## Data shown
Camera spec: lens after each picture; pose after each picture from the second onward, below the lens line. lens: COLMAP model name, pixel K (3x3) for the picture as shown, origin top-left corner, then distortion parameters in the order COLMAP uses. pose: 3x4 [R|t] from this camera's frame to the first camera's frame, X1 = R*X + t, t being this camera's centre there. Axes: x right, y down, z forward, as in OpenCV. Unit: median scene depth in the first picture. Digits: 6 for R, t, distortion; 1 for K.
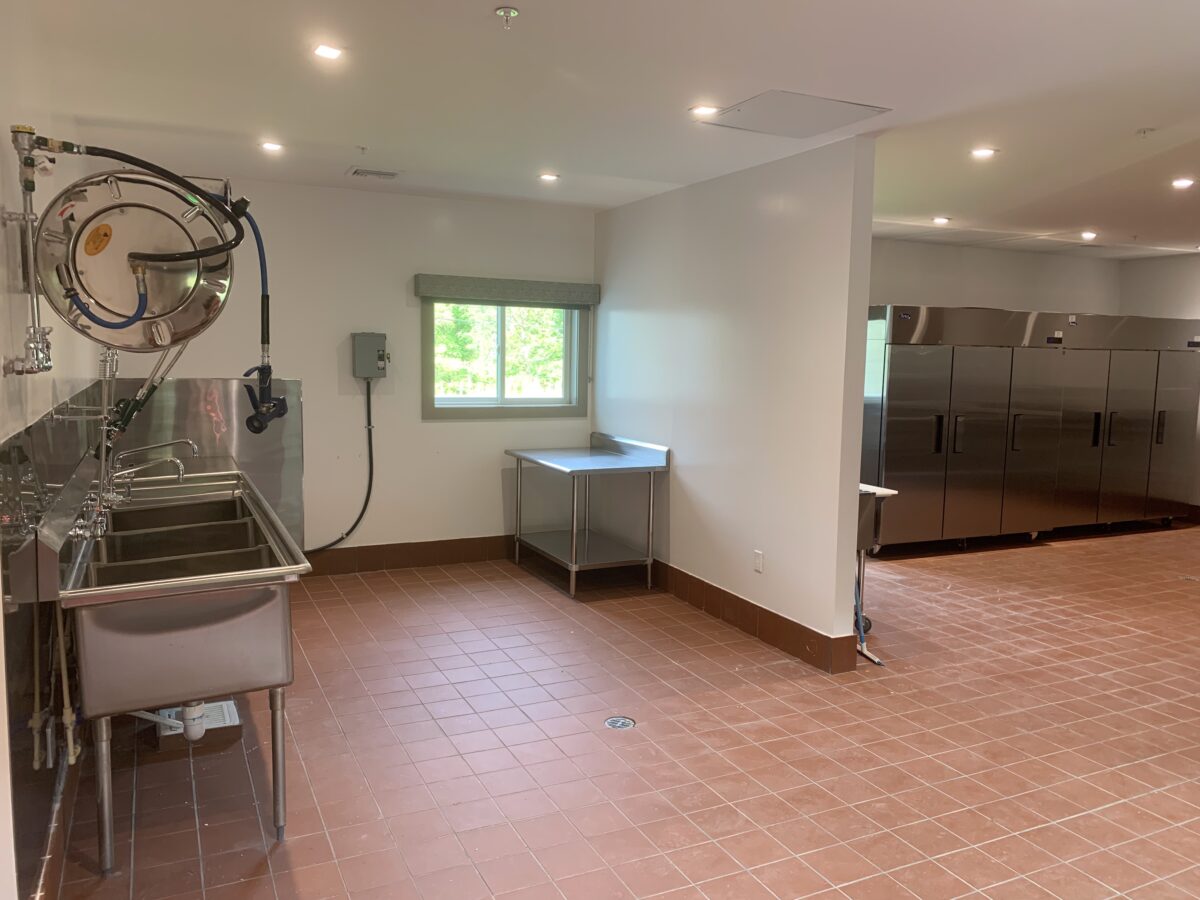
lens RADIAL K [[919.5, 0, 599.7], [0, 919.5, 449.5], [0, 0, 1]] dist [0.004918, 0.002289]
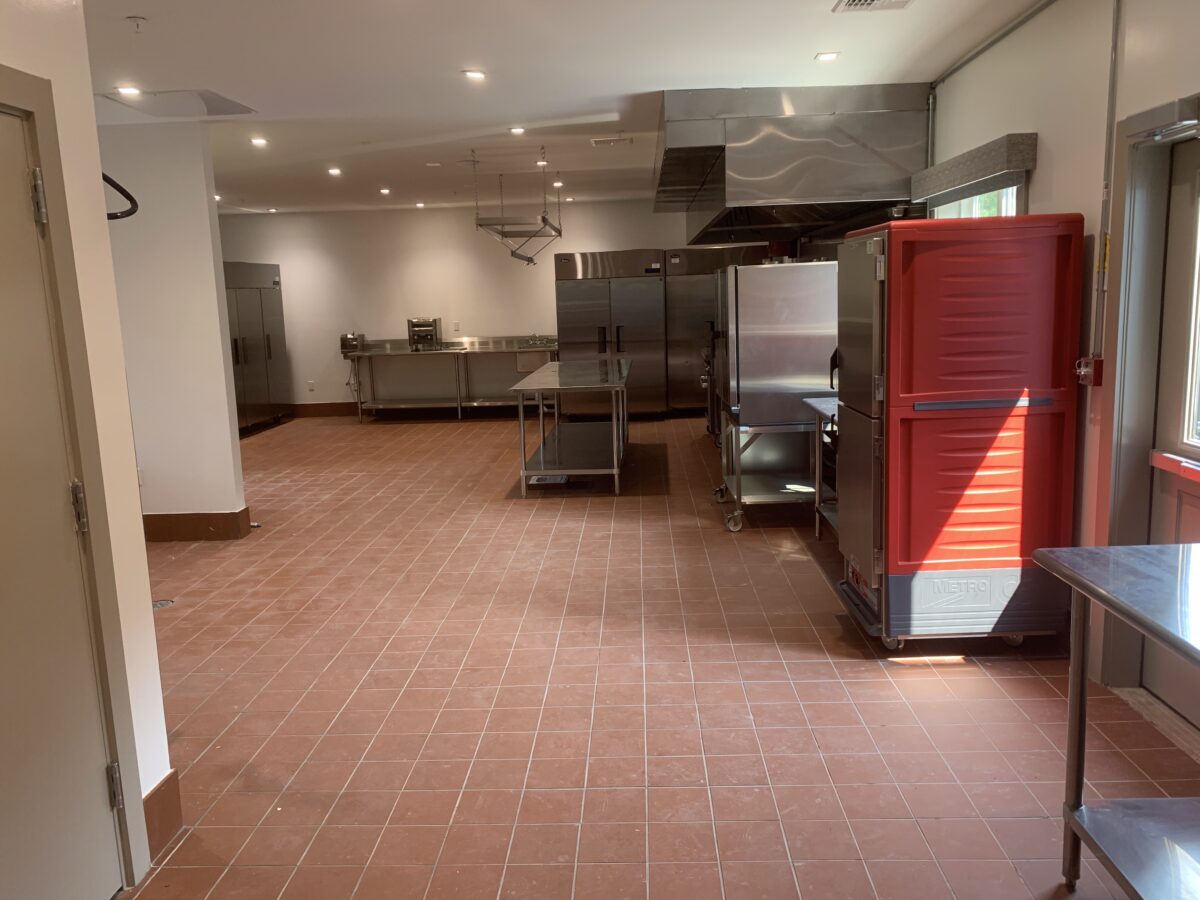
lens RADIAL K [[919.5, 0, 601.5], [0, 919.5, 447.2], [0, 0, 1]] dist [0.004918, 0.002289]
pose [[0.468175, -0.179591, 0.865193, -0.756686], [0.135276, 0.982154, 0.130668, 0.018425], [-0.873220, 0.055864, 0.484114, -0.102187]]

## Task item
What is needed is a word-for-word copy of the data, minus its pictures.

## Output for this exercise
Camera spec: lens after each picture; pose after each picture from the second onward, below the lens line. lens: COLMAP model name, pixel K (3x3) for the picture as shown, origin top-left corner, then distortion parameters in the order COLMAP uses. pose: 3x4 [R|t] from this camera's frame to the first camera's frame, X1 = R*X + t, t being this camera's centre there. Axes: x right, y down, z forward, as in OpenCV. Unit: median scene depth in the first picture. Digits: 6 for R, t, distortion; 1 for K.
lens RADIAL K [[919.5, 0, 599.7], [0, 919.5, 449.5], [0, 0, 1]] dist [0.004918, 0.002289]
lens RADIAL K [[919.5, 0, 601.5], [0, 919.5, 447.2], [0, 0, 1]] dist [0.004918, 0.002289]
pose [[0.468175, -0.179591, 0.865193, -0.756686], [0.135276, 0.982154, 0.130668, 0.018425], [-0.873220, 0.055864, 0.484114, -0.102187]]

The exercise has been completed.